No disaster planning at all – This is the situation of most companies in the world; disaster has not even been considered and no planning has been done. When a disaster occurs, people become frantic and recovery is difficult if not impossible. Companies without a good disaster recovery plan are living on borrowed time. A disaster will strike: it could be a flood, a collapsed ceiling, an infestation of insects in the wiring, a major earthquake or a terrorist attack.
IT departments without any kind of disaster recovery need to get new management. Disasters can occur at any time and rarely do they give notice, and the lack of a plan can mean the complete destruction of a company. If you work in a company which has an IT department which does not plan for disasters, then perhaps it would be wise to start looking around for one that does.
No disaster plan, but good backup procedures – If you cannot get anyone in your company to buy into disaster planning, then the bare minimum is to regularly (once every day) back up the data on your computers and store them offsite (use an archival company – never store them at employee’s homes). If your IT department is not making good backups of at least the critical systems every single day (at the minimum), then it is simply not doing its job. One important thing to remember about backups: they must be tested upon occasion. Nothing is more frustrating than to need a backup and find that the data is corrupt or non-existent.
IT departments who do not perform this simple step should be fired in mass, as they are placing their entire companies at risk.
Fault tolerance – The next step up in disaster recovery is to build fault tolerance into all of your critical systems. This means installing RAID drives (disk drives which are redundant copies of each other), clustered systems and other types of local recovery procedures.
A plan for disaster without any resources in place – Once you have a good backup and archival procedure and your critical systems are fault tolerant, the next step is to put together procedures for remote disaster recovery. This simply means you ask and answer the question, “what do we do if the computer center is utterly destroyed?” You might, for example, make arrangements with another division or company to share equipment and space if either is struck by disaster. Agreements need to be made with critical computer vendors to quickly ship new systems in the event of an emergency. This kind of planning is a good first step, although recovery would be slow in the event of disaster.

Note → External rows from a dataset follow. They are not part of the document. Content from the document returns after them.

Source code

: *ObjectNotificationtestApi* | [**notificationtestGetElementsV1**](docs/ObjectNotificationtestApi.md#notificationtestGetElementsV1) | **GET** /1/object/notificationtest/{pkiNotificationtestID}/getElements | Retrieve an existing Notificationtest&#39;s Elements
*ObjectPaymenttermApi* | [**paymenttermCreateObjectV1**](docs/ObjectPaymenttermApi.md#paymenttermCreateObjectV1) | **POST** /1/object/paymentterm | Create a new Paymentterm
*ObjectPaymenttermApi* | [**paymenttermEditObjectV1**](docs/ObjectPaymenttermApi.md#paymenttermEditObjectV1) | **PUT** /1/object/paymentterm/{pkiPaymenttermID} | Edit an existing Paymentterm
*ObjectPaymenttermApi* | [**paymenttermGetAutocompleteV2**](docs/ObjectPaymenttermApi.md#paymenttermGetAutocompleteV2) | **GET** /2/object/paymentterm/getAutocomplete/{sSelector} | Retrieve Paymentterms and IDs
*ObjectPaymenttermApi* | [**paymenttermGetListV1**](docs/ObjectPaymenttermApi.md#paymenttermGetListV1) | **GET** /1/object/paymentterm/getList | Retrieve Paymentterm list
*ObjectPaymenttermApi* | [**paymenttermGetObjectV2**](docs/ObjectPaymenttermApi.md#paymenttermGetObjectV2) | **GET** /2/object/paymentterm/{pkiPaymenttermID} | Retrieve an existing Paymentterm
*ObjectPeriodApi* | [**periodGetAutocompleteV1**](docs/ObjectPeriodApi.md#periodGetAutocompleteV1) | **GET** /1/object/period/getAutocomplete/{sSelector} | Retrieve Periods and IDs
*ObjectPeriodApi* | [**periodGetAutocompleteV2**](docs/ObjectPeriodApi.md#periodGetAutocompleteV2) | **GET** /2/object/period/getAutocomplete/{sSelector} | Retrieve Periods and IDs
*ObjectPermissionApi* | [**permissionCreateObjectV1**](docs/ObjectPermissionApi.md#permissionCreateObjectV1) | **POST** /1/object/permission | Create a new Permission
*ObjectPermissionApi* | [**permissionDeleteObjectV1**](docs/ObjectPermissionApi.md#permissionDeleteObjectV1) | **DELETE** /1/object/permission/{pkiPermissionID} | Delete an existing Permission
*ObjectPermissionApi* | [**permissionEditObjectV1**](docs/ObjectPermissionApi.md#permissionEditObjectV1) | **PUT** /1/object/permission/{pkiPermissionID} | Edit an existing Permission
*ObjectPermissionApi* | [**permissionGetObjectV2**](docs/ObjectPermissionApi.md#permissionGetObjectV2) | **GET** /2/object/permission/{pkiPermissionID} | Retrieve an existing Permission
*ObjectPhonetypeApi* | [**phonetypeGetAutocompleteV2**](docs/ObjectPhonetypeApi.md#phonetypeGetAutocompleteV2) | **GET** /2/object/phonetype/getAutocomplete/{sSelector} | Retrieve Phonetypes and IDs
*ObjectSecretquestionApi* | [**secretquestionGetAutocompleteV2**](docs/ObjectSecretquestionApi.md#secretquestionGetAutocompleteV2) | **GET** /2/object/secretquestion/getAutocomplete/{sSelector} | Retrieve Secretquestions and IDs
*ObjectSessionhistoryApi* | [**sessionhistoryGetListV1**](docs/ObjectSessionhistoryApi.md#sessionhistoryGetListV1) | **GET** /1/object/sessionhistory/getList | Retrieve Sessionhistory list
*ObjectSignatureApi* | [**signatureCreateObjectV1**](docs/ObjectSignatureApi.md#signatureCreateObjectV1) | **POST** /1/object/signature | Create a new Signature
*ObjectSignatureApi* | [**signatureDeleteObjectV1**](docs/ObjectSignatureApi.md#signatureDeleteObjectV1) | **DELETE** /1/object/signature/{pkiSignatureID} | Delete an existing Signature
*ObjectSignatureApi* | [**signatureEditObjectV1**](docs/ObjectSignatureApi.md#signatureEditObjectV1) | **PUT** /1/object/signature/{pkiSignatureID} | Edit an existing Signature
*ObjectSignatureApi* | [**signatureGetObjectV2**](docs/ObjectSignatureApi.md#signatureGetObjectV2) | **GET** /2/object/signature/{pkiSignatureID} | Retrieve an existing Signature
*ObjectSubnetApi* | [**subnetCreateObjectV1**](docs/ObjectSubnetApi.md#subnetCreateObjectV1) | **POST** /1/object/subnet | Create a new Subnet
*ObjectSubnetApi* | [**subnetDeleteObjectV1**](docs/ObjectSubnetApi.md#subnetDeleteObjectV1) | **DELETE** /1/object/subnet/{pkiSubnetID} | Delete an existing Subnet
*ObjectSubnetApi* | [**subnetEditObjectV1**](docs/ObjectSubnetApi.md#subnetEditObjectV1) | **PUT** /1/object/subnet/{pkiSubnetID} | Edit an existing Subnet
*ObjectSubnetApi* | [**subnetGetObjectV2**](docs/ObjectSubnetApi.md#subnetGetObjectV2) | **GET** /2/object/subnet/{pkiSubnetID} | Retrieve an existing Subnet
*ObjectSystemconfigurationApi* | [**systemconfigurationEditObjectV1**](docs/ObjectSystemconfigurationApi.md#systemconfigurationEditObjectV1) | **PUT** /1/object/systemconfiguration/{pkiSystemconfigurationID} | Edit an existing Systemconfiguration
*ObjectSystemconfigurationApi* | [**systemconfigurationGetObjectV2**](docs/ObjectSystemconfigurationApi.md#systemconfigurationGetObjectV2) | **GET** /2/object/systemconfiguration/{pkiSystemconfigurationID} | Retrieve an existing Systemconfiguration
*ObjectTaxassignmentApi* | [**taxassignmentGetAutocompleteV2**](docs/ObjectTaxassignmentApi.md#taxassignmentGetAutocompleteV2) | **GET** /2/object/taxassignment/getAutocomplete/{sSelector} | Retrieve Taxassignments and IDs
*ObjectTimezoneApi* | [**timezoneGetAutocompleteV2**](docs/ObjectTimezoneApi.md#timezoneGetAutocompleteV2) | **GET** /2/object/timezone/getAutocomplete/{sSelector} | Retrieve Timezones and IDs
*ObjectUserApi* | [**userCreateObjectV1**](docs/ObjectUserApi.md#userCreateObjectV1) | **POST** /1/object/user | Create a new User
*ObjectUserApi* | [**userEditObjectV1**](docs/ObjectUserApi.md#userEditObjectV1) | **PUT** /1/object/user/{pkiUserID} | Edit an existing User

Cold Site – This is a site (often managed by a third-party and shared among multiple clients) which is stocked with equipment and ready to go. However, the machines are not operational, data is not copied on a live basis and time (generally more than 24 hours) is required to bring the site up live. This is a popular disaster recovery method because it tends to be less expensive than other options, yet still gives a company the ability to survive a true disaster.
If you outsource your disaster recovery to a third-party, than odds are they will establish this form of disaster recovery. This will work as long as your planning is good, your backups are sound and your documentation is excellent. Of course, extended downtime in the event of a disaster must be acceptable for a cold site to be a valid option. Plan on twenty-four hours for critical systems and as long as a week for less important functions.
A split site – Some companies are large enough that the IT department could be staffed at more than one location. In the event of a disaster to one site, operations would simply shift to the other. Any needed equipment could be purchased as necessary in the event of a disaster. The advantage to this method is it eliminates the need for the major up-front costs of building a disaster center.
A Warm Site – If your company has the resources and good sense to understand that IT is vital to its survival, then you should be able to at least create a warm site. This is a site which is pre-positioned with equipment, software and other necessities, all ready to go in the event of a disaster. The equipment is idle, often turned off, but can be quickly restored and brought online if needed. Data is quickly available and can be restored without much difficulty.
Companies that go to this level of disaster preparedness are rare; a high level of competence and forward thinking is required plan, build and maintain it.
A Hot Site – In this scenario, a duplicate computer center is set up in a remote location (at least a few miles from the primary computer facility), with communications lines set up and actively copying data at all times. The site has a duplicate of every critical server (at least), with data that is up-to-date to within hours, minutes or even seconds. It also (in the best case) has desks, phones and whatever else is necessary for operations to continue if the worst happens.
This is the ultimate in disaster preparation, reserved for companies with excellent management and highly skilled IT staff. Hot sites are expensive, difficult to set up and require constant maintenance, but in the event of a disaster operations can continue with a minimum of downtime.
The ultimate – Sometimes senior management is very intelligent and understands the criticality of IT and the necessity for the systems to be up quickly in the event of a disaster. With this in mind, you can put together a very well thought out disaster plan.The ideal solution is a hot site which is connected to the main computer facility by a fast communication line. All of the data is copied to the hot site computers over the line in real-time or at staggered intervals . In addition, all of the communications to our stores have backup capability to the hot site as well.
Conclusions – In the ideal situation, the operating basis is simple: you want to have a job and get paid if your computer center is destroyed. It’s very simple, really. If senior management understands the risks and benefits, and is willing to allocate the resource, you can create an excellent disaster recovery plan. That’s the way it should be, as one thing you can count on in life is: there will be a disaster at one time or another. Thus, you had better plan on it.